[Problem description]
In the listing below, find every line with the string "size" and pull it out.

[Material for this exercise]
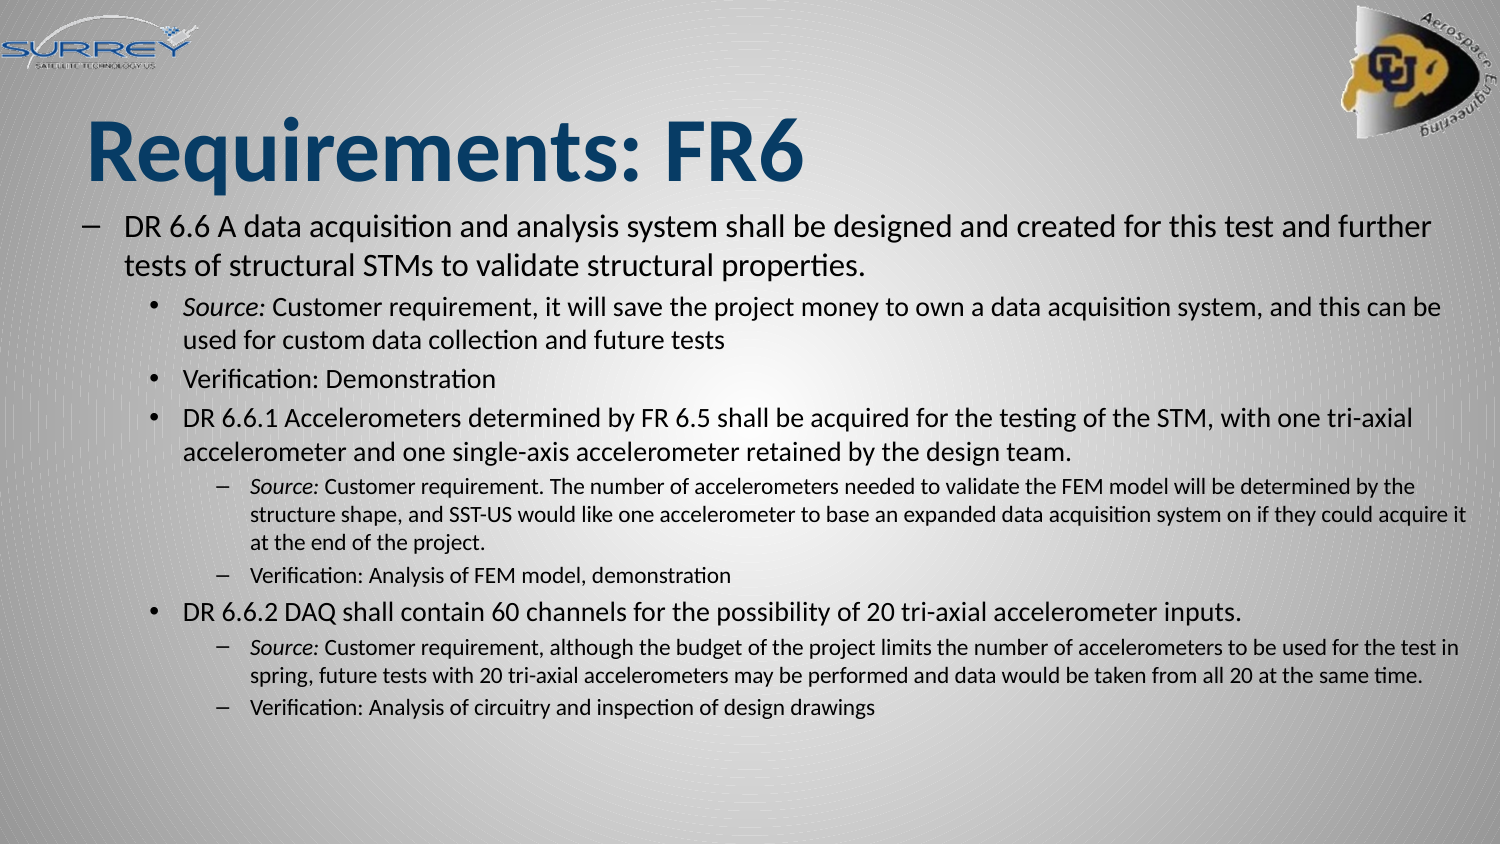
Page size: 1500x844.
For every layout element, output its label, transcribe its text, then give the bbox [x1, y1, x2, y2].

title Requirements: FR6 [70, 75, 1421, 196]
list DR 6.6 A data acquisition and analysis system shall be designed and created for this test and further tests of structural STMs to validate structural properties. Source: Customer requirement, it will save the project money to own a data acquisition system, and this can be used for custom data collection and future tests Verification: Demonstration DR 6.6.1 Accelerometers determined by FR 6.5 shall be acquired for the testing of the STM, with one tri-axial accelerometer and one single-axis accelerometer retained by the design team. Source: Customer requirement. The number of accelerometers needed to validate the FEM model will be determined by the structure shape, and SST-US would like one accelerometer to base an expanded data acquisition system on if they could acquire it at the end of the project. Verification: Analysis of FEM model, demonstration DR 6.6.2 DAQ shall contain 60 channels for the possibility of 20 tri-axial accelerometer inputs. Source: Customer requirement, although the budget of the project limits the number of accelerometers to be used for the test in spring, future tests with 20 tri-axial accelerometers may be performed and data would be taken from all 20 at the same time. Verification: Analysis of circuitry and inspection of design drawings [0, 196, 1488, 747]
picture [1341, 0, 1500, 151]
picture [0, 0, 201, 120]
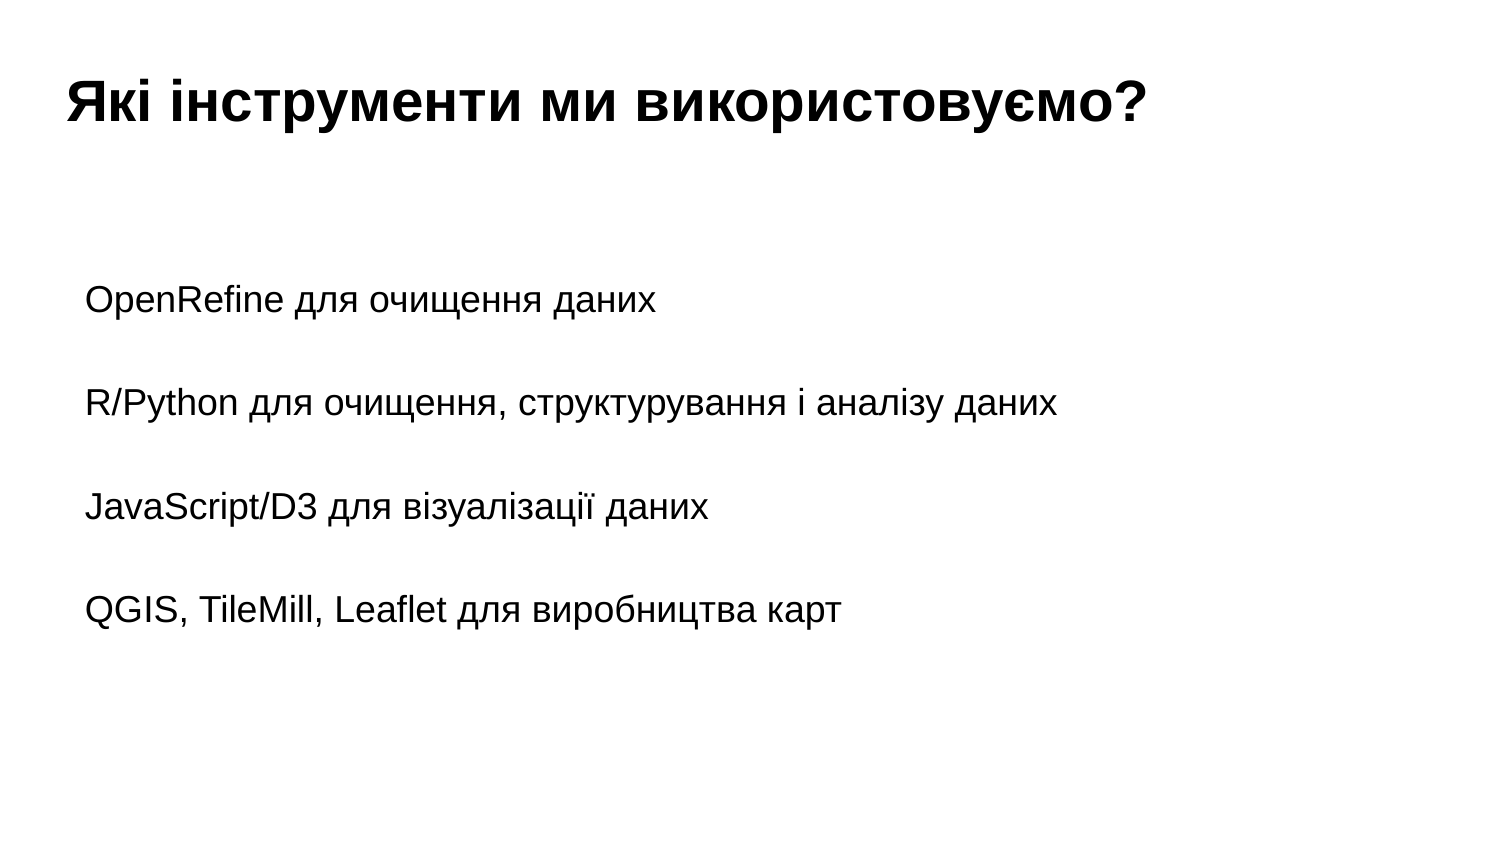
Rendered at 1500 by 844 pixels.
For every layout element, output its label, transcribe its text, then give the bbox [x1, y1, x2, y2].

title Які інструменти ми використовуємо? [51, 48, 1449, 142]
text_box OpenRefine для очищення даних R/Python для очищення, структурування і аналізу даних JavaScript/D3 для візуалізації даних QGIS, TileMill, Leaflet для виробництва карт [51, 198, 1382, 700]
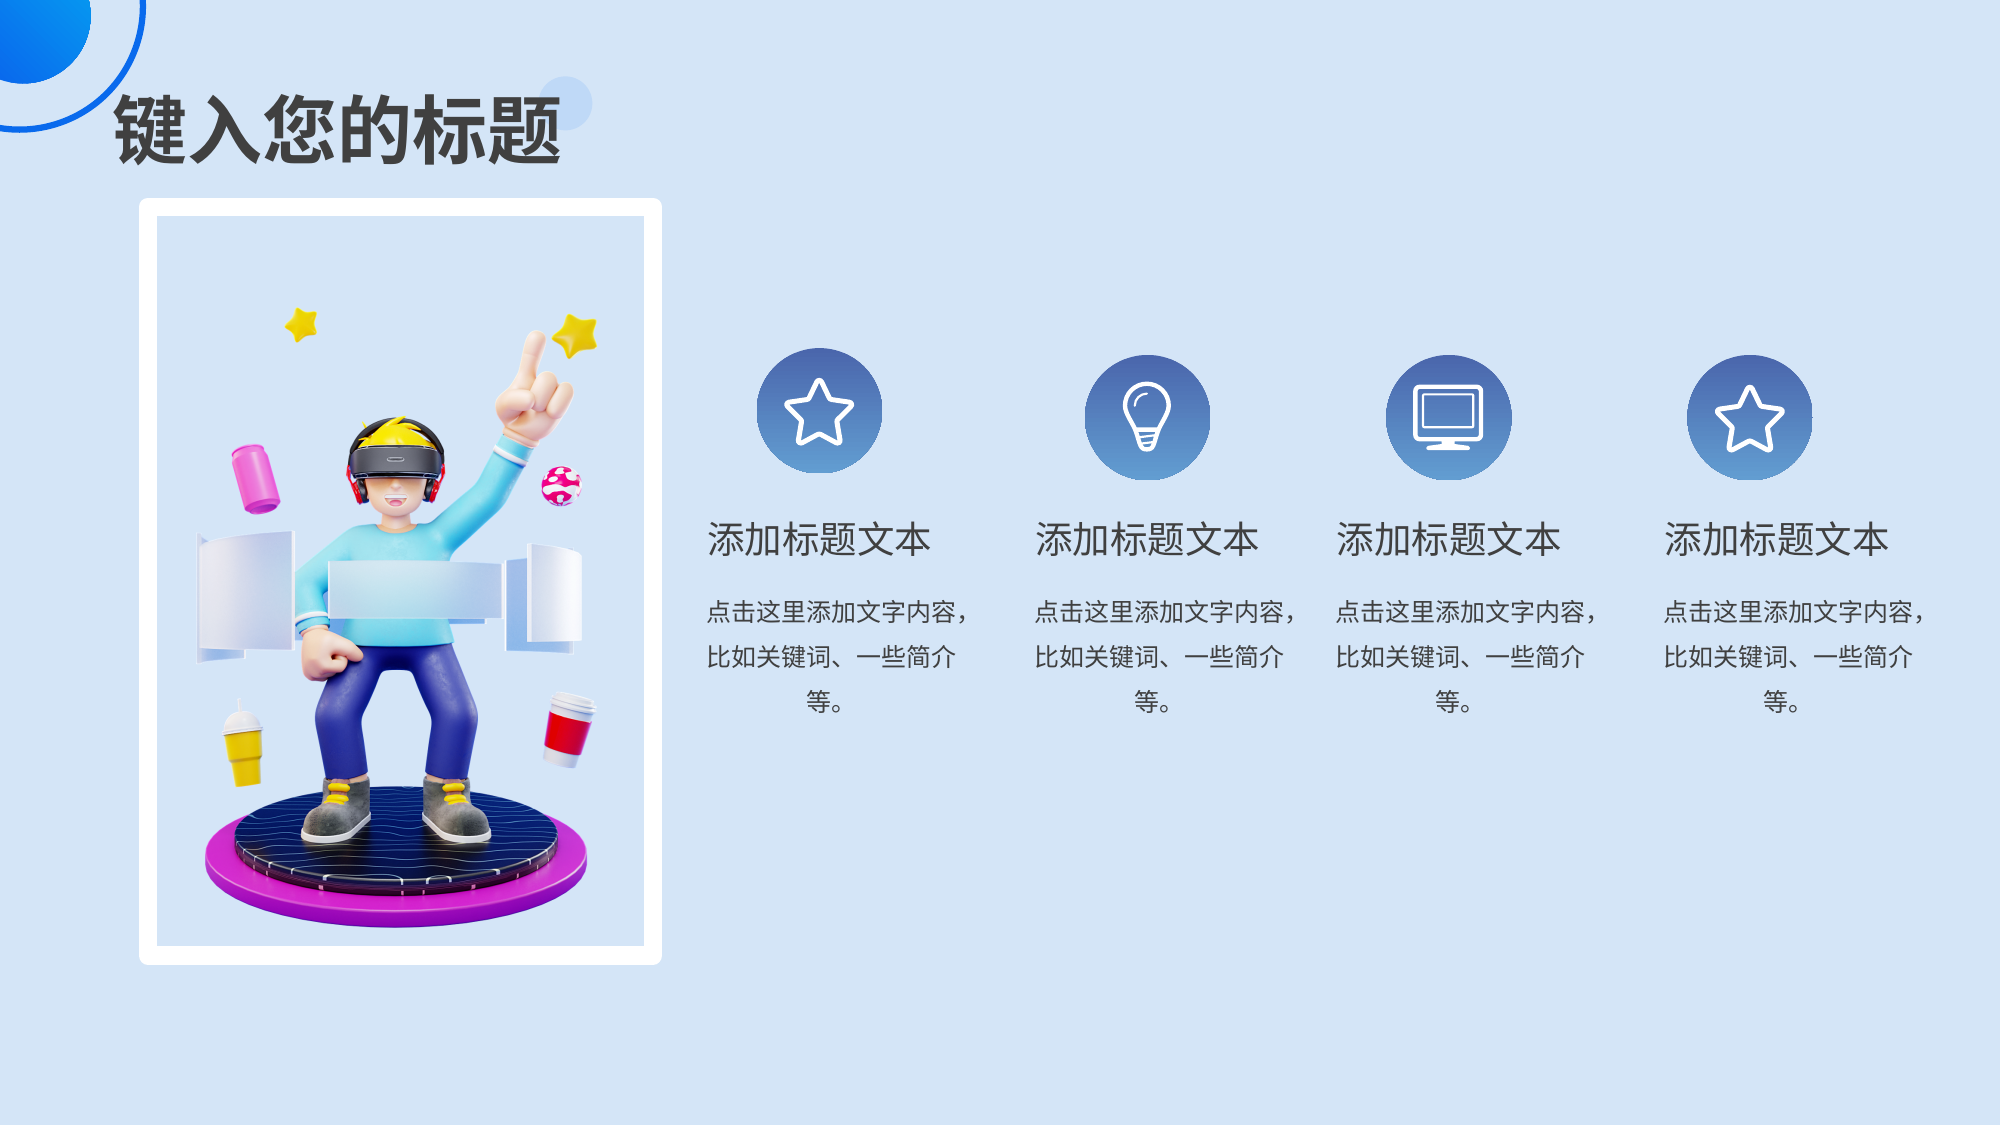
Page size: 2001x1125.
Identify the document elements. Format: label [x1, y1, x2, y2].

text_box [157, 216, 1930, 946]
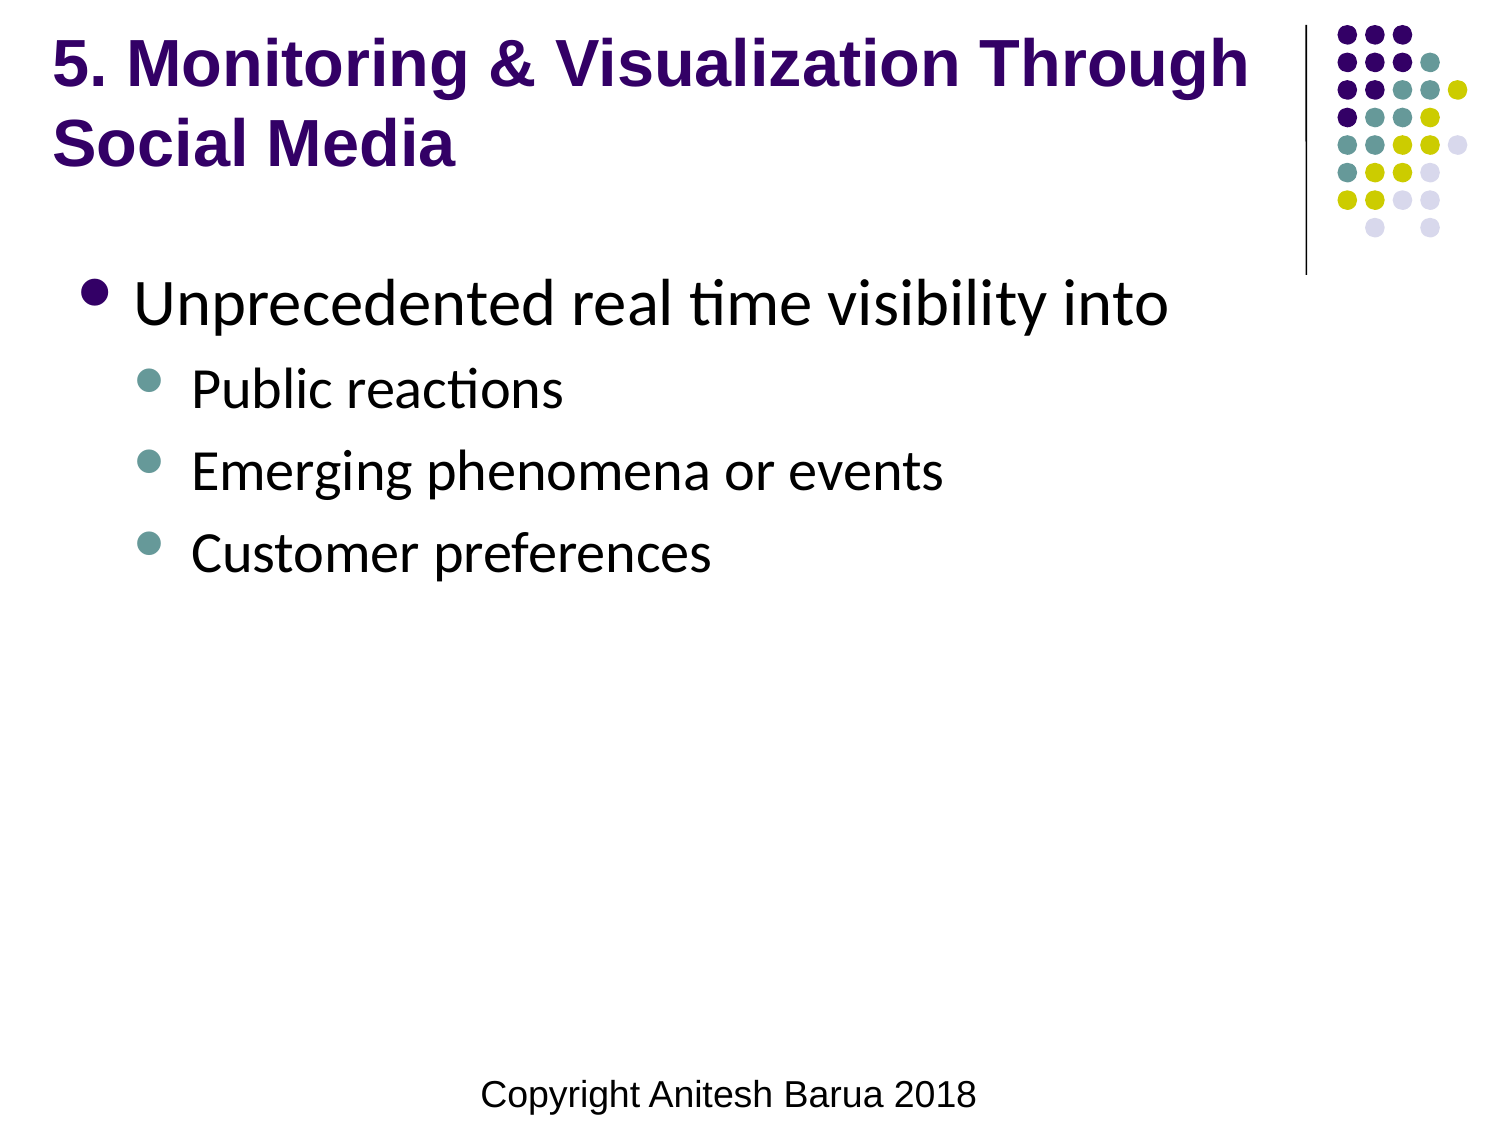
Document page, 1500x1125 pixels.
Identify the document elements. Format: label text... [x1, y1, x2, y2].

list Unprecedented real time visibility into Public reactions Emerging phenomena or events Customer preferences [62, 251, 1413, 976]
text_box Copyright Anitesh Barua 2018 [465, 1062, 993, 1123]
title 5. Monitoring & Visualization Through Social Media [37, 0, 1276, 188]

[Answer section]
Page size: 1500x844.
Page size: 2001x1125.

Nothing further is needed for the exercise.